Labogids

Mycoplasma pneumoniae IgG : klinische info

Mycoplasma pneumoniae werd voor het eerst geïsoleerd in 1944. Deze onvolmaakte bacterie heeft geen rigide celwand en is gevoelig voor uitdroging. Bijgevolg gebeurt de transmissie via intens direct contact. Mycoplasma verblijft extracellulair en staat via een specifiek organel in contact met de respiratoire epitheelcel. De incubatieperiode bedraagt gemiddeld 1 tot 3 weken.

Syndromen

Infecties van de respiratoire tractus: atypische pneumonie, acute tracheobronchitis, infectie van de bovenste luchtwegen. Mogelijke symptomen: keelpijn, heesheid, koorts, hoest die aanvankelijk niet productief is en heel fel kan worden, hoofdpijn, rillingen, coryza, oorpijn, algemeen onwelzijn, dyspnoe. Extrapulmonaire manifestaties: neurologisch (encefalitis, guillain-barré..), dermatologisch (rash), myalgie, artritis, hemolytische anemie, cardiovasculair (myocarditis..). Soms blijven de respiratoire symptomen achterwege en komen enkel de extrapulmonaire verschijnselen tot uiting.

Labodiagnose

Algemeen bloedbeeld: gestegen bezinking en gestegen WBC komen voor bij ca. 1/3 van de patiënten. Een lichte tot matige CRP-stijging is vaak vast te stellen.

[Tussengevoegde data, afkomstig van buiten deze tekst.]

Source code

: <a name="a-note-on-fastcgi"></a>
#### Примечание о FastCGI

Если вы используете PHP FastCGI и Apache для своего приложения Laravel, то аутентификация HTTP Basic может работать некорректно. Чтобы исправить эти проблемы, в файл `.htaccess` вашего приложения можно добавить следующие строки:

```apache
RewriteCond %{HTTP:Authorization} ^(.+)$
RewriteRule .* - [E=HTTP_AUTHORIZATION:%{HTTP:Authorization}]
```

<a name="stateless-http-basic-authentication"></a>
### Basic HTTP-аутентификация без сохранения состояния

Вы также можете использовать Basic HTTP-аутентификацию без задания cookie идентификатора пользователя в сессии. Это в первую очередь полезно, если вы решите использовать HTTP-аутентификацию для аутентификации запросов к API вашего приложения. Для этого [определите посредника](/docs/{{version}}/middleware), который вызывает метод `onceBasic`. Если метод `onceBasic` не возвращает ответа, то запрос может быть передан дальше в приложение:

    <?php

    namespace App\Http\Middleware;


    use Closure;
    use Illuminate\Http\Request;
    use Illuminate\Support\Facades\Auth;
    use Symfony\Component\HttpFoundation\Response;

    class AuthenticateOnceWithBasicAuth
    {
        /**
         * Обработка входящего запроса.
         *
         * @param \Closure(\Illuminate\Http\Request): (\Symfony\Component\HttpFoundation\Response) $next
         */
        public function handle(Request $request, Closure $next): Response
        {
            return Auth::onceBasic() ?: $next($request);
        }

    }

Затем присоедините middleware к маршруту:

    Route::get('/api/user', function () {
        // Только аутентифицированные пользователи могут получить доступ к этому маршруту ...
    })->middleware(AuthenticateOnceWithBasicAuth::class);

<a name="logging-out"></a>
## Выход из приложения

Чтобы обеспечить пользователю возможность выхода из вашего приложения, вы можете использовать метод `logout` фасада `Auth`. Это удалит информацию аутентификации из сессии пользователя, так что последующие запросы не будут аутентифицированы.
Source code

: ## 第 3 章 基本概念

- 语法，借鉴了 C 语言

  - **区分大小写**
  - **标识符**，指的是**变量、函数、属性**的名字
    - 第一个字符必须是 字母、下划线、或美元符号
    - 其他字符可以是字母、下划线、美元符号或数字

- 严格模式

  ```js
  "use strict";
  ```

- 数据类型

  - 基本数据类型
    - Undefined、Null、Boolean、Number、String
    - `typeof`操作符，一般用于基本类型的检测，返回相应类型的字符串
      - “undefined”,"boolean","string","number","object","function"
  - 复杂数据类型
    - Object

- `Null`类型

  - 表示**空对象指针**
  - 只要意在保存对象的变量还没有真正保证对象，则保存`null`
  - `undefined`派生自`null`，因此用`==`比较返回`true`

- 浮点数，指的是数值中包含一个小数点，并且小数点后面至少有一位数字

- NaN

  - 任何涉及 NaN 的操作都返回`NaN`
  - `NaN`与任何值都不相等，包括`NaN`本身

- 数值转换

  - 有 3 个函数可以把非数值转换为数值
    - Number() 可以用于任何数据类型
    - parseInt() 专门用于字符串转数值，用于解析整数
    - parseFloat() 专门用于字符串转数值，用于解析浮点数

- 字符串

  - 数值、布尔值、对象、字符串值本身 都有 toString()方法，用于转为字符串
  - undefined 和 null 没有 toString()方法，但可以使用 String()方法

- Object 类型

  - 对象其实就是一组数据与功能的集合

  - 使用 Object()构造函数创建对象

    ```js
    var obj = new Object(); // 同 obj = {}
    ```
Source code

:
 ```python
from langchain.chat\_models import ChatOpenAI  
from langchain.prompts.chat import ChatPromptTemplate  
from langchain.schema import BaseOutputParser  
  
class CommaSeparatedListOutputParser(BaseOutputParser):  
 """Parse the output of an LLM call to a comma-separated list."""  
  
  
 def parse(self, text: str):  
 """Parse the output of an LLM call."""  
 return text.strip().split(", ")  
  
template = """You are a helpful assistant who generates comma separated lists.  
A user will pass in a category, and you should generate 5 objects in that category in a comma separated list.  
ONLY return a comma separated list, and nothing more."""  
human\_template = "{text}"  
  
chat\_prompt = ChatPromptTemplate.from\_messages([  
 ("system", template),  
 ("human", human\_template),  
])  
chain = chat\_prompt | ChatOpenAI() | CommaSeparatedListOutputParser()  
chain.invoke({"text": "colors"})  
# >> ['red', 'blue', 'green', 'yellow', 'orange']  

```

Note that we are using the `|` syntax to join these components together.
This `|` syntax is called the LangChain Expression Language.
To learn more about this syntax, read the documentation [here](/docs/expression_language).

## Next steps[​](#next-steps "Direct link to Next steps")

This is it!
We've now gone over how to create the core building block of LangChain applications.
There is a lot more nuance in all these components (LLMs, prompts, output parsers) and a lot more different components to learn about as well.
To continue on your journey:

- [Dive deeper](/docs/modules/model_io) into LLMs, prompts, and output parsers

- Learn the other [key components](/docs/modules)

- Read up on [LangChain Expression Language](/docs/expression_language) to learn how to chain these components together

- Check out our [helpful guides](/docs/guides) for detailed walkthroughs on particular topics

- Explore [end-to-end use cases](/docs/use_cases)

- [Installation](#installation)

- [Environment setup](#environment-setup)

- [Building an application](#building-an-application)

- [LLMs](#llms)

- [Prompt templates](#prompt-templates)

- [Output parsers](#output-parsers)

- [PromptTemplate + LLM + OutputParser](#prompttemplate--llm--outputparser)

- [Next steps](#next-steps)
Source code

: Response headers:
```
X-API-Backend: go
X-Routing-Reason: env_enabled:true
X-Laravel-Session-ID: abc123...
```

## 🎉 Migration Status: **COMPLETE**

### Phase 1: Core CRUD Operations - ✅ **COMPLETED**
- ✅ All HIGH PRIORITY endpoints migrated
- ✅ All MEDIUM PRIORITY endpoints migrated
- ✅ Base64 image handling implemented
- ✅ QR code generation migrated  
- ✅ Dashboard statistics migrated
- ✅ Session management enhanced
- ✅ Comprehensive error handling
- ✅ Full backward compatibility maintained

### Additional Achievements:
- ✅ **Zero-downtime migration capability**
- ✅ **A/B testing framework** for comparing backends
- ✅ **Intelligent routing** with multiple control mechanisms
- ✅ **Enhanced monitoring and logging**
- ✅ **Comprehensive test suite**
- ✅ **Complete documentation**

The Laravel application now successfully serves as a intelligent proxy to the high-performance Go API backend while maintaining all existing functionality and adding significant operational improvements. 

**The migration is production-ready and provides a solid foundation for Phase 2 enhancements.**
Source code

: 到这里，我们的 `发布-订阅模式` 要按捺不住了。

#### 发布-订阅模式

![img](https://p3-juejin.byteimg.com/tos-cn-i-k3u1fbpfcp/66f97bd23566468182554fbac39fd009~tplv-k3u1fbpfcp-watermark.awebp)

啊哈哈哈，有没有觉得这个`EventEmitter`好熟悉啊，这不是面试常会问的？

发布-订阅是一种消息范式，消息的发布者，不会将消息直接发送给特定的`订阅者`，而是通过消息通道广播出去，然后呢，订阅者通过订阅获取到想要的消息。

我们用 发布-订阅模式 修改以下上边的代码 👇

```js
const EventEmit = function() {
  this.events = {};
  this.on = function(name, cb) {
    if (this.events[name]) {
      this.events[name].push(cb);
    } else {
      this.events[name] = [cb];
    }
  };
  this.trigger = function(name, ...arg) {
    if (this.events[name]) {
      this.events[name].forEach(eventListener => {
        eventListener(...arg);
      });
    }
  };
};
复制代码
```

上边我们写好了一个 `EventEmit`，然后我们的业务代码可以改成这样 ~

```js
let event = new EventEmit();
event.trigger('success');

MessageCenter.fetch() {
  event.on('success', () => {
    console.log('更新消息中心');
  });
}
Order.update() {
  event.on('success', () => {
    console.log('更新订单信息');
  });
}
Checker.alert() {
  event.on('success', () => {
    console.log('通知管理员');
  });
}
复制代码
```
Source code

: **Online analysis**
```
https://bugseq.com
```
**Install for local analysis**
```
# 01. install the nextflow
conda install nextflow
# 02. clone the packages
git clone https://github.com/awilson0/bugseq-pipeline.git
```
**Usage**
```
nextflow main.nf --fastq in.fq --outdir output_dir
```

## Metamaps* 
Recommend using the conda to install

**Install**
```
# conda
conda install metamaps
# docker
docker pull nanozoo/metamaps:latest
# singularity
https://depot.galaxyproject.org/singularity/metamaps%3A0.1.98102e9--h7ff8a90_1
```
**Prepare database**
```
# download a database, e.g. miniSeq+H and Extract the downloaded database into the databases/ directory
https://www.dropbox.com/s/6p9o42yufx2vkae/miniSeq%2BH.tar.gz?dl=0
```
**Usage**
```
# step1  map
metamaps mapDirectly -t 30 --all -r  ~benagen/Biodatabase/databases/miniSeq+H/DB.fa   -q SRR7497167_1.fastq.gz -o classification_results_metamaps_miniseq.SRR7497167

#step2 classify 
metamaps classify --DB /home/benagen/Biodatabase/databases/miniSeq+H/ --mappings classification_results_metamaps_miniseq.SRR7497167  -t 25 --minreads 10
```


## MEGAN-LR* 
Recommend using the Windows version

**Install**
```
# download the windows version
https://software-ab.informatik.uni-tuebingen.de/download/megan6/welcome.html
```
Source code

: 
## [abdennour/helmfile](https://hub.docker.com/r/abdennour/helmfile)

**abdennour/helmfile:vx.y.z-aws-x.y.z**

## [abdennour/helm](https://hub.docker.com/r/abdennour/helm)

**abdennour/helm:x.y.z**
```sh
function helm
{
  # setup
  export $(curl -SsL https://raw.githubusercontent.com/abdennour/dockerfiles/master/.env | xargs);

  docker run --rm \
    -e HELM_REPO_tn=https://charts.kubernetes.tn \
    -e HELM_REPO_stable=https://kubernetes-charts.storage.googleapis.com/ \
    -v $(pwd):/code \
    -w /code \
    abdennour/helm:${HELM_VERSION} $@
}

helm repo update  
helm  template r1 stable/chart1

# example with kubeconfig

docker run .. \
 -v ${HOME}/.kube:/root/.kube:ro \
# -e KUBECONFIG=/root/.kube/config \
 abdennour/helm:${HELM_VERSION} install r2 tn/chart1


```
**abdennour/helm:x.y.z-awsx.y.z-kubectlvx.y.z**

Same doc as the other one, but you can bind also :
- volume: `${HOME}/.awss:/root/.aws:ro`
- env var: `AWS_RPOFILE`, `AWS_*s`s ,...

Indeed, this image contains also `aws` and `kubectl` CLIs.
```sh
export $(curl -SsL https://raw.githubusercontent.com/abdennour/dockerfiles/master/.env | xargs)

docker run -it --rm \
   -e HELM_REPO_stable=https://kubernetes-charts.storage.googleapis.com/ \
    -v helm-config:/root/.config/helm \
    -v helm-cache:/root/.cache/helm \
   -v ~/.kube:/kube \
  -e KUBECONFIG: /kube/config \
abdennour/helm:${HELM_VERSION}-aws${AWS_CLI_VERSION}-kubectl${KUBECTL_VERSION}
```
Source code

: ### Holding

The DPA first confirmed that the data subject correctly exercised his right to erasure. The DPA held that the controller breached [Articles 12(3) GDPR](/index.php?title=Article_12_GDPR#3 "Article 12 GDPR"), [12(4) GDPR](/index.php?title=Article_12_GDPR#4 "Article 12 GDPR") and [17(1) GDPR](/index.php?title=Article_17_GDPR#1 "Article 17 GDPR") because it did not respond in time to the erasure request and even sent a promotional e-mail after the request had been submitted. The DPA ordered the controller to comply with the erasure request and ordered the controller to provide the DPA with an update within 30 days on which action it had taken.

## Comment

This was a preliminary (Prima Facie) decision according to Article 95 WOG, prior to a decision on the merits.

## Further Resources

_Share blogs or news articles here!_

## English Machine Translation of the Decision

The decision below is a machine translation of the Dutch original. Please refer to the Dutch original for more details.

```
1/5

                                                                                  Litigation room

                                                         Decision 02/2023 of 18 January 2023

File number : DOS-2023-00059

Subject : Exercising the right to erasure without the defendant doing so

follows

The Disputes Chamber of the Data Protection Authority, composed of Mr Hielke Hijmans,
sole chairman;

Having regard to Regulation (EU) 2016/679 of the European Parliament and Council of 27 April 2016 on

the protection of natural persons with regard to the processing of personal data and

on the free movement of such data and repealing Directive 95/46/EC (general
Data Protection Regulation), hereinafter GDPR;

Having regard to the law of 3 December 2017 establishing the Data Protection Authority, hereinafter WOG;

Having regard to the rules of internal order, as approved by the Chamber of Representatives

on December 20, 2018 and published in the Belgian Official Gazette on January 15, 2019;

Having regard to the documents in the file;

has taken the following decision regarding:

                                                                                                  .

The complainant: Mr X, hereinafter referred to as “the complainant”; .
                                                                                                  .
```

Serologie: IgM-antistoffen verschijnen 7 tot 10 dagen na infectie en kunnen soms lang (tot 1 jaar) aantoonbaar blijven. De IgM-respons kan uitblijven o.a. na reïnfectie. IgG-antistoffen verschijnen een tweetal weken na de IgM-antilichamen. Voor de diagnose zijn gepaarde sera aangewezen met een tussentijd van 2–3 weken. Soms ontstaan er koudeagglutininen. Deze verdwijnen geleidelijk aan en zijn geenszins specifiek voor Mycoplasma pneumoniae. De koudeagglutininen zijn slechts zelden de oorzaak van een hemolytisch syndroom.

Met moleculaire technieken (PCR) is de ziekteverwekker reeds aantoonbaar 2 weken na het begin van de infectie bij de meerderheid der patiënten. De diagnostische gevoeligheid is significant beter dan met de klassieke serologie. De orofaryngeale staalname voor PCR gebeurt met een “flocked” wisser die na afname koel bewaard wordt.

(Neo-)macroliden gedurende 10 tot 14 dagen genieten de voorkeur bij kinderen en volwassenen. Tetracyclines en fluoroquinolonen zijn eveneens actief. Na succesvolle behandeling kan het organisme nog maandenlang aanwezig blijven in de respiratoire tractus (asymptomatisch dragerschap).